Plus globalement, une particularité de ces auteurs et autrices de bandes dessinées consiste à se mettre en scène dans les mondes qu’ils étudient. Si ce type de mise en scène n’est pas systématique, il est fréquent et conduit à nous interroger sur la place de l’auteur ou l’autrice de bandes dessinées dans la manière de montrer le travail soulignant la spécificité de son regard et de son activité dans l’univers du travail observé et montré. On peut d’ailleurs se demander si la forme du média bande dessinée n’oriente pas ce point de vue : « L’illustration et la narration protéiforme de la bande dessinée donnent à voir différentes facettes de la réalité du travail du mineur, mouvant la focale du point de vue des implications pour l’individu ou le collectif. » (Verschueren, 2023).

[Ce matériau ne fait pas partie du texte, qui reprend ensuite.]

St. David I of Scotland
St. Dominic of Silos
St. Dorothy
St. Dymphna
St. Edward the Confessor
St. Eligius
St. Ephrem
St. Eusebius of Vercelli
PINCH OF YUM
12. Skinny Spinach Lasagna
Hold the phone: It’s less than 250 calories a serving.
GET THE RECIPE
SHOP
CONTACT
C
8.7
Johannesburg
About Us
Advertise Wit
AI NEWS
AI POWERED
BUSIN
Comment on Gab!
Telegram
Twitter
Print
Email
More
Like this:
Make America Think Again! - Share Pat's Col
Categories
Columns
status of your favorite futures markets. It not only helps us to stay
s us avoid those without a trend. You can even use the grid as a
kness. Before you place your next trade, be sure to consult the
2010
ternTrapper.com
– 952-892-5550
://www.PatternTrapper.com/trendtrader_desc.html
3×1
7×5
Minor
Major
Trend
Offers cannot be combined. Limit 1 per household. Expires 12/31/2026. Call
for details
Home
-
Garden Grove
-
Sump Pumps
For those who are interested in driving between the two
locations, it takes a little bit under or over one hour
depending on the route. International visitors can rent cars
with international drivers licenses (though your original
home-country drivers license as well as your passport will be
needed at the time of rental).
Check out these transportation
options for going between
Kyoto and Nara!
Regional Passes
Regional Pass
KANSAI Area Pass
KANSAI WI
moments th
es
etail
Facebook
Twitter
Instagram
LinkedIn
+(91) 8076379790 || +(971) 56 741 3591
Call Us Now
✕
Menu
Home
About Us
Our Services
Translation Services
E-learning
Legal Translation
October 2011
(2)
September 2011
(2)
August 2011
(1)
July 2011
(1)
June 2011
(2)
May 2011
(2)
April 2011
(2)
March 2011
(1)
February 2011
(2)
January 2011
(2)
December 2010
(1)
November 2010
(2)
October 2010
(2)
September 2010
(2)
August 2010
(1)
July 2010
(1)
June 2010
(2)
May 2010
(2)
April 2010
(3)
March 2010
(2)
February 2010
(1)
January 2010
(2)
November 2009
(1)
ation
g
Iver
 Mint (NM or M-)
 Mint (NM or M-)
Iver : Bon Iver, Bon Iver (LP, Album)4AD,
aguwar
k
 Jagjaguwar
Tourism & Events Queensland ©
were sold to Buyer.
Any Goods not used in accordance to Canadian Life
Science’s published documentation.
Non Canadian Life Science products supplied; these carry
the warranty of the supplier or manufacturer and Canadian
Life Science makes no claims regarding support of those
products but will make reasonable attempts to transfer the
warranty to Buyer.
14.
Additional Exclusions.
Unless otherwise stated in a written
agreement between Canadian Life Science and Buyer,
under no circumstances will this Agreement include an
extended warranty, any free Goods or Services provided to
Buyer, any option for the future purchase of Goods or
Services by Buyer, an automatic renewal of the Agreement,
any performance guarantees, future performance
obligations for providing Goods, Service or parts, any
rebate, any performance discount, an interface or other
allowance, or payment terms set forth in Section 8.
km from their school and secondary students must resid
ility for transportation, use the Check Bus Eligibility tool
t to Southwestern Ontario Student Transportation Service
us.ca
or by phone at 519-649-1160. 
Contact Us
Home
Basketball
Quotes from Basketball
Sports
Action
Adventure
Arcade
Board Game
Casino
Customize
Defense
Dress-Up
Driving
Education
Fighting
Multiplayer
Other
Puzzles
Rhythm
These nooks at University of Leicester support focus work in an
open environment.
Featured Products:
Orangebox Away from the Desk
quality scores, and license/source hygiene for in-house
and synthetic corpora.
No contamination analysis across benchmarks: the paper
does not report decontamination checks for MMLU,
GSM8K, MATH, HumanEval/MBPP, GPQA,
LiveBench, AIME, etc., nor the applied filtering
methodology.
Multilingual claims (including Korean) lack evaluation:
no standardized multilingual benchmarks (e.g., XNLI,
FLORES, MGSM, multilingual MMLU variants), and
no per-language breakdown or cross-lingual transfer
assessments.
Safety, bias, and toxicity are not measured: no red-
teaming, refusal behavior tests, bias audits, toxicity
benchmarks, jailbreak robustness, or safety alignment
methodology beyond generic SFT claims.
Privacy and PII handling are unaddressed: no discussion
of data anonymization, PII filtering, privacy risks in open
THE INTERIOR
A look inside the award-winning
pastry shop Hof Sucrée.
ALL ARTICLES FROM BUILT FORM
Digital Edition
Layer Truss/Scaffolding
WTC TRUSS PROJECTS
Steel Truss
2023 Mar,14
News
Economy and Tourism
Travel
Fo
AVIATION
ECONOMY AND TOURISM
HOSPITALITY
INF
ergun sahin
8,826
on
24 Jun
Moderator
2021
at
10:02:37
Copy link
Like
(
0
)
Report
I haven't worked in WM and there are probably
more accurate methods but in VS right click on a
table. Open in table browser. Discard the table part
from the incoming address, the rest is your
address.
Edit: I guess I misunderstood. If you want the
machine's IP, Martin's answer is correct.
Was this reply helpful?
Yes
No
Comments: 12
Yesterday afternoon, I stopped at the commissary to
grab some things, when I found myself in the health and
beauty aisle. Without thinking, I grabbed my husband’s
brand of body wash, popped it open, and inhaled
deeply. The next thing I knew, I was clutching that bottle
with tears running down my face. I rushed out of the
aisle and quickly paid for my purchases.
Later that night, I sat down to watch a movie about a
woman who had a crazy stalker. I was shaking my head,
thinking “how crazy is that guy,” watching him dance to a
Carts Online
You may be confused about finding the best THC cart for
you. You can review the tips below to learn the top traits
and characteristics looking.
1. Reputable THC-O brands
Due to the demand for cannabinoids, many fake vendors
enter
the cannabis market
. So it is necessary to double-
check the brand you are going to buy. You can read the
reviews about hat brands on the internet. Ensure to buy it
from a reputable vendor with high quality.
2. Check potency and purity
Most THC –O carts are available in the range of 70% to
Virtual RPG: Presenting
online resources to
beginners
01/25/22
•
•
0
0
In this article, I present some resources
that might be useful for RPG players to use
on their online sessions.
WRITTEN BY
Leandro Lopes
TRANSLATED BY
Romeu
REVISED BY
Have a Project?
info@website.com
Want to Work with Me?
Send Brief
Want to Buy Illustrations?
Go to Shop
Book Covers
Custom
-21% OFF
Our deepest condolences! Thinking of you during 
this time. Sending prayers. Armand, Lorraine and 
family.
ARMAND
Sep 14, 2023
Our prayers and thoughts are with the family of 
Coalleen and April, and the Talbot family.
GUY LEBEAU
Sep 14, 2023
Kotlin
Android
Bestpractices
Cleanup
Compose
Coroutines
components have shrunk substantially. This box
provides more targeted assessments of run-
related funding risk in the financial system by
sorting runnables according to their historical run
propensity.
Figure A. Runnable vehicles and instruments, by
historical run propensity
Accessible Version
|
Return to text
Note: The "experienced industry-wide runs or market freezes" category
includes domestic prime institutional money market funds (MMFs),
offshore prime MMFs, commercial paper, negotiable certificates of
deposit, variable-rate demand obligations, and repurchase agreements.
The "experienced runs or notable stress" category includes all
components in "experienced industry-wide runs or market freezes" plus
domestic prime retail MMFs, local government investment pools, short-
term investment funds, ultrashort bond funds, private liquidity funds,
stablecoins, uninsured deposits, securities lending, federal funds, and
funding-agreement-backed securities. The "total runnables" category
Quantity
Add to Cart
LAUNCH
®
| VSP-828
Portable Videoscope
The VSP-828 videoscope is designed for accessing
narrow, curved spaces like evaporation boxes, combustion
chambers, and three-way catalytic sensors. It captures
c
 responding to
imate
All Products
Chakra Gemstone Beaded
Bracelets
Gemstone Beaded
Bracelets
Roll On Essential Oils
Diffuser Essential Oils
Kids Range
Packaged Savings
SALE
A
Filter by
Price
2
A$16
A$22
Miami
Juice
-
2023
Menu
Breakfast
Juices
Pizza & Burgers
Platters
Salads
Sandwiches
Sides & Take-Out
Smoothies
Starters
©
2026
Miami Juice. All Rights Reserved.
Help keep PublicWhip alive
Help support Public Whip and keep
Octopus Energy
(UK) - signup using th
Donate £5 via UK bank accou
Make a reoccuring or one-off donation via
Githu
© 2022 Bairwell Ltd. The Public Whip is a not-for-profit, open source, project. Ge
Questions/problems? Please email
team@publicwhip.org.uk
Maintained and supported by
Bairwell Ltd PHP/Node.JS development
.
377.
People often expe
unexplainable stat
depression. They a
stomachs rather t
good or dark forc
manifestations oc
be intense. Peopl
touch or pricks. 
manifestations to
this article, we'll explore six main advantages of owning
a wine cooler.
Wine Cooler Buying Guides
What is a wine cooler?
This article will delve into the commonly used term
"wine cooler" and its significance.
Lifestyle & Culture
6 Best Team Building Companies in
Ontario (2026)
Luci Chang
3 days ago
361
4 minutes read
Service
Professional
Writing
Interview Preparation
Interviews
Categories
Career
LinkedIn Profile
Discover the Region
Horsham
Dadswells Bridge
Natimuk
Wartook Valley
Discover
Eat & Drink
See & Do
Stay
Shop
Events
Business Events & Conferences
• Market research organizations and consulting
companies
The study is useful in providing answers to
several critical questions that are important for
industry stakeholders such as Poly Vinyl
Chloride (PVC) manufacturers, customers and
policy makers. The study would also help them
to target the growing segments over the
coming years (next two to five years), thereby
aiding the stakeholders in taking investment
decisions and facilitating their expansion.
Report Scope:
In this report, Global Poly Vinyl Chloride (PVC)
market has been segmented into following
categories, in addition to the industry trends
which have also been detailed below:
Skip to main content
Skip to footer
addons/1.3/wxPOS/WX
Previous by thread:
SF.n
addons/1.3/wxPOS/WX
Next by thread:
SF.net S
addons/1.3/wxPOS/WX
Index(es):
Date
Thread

Se posent alors de nombreuses questions : Y aurait-il une forme de pudeur de l’auteur ou autrice de bandes dessinées à ne dévoiler qu’une partie du processus du travail sauf si elle ou il a exercé ce métier ? De l’exercice du métier, ils ou elles semblent tirer une légitimité leur permettant d’affronter de face la réalité de ce monde du travail. Est-il possible de dessiner, d’écrire le travail sans en avoir fait l’expérience physique ? Le dessin surgit-il comme une libération de l’espace contraint du travail ? Bien entendu, le travail peut s’appréhender depuis l’extérieur mais il serait pertinent d’étudier les variations dans les processus créatifs (graphiques ou narratifs) dans la mise en récits du travail en bandes dessinées ou romans graphiques.

Le colloque Récits de travail, précarité et bandes dessinées qui se déroulera à Angoulême les 27 et 28 mars 2025 se propose donc de faire le point sur cette forme spécifique de mise en scène du travail à travers une série de communication sur ce thème. Il apparaît aussi nécessaire d’engager les échanges et débats entre celles et ceux qui participe à la production de la BD (scénaristes comme dessinateurs et dessinatrices ou encore éditeurs et éditrices, coloristes, critiques, spécialistes de l’accompagnement etc.) et scientifiques sous forme de tables rondes voire de communications croisant les points de vue.

1 Au double sens du terme : ateliers des usines mais aussi ateliers collectifs qui se sont développés depuis quelques décennies dans le champ de la BD.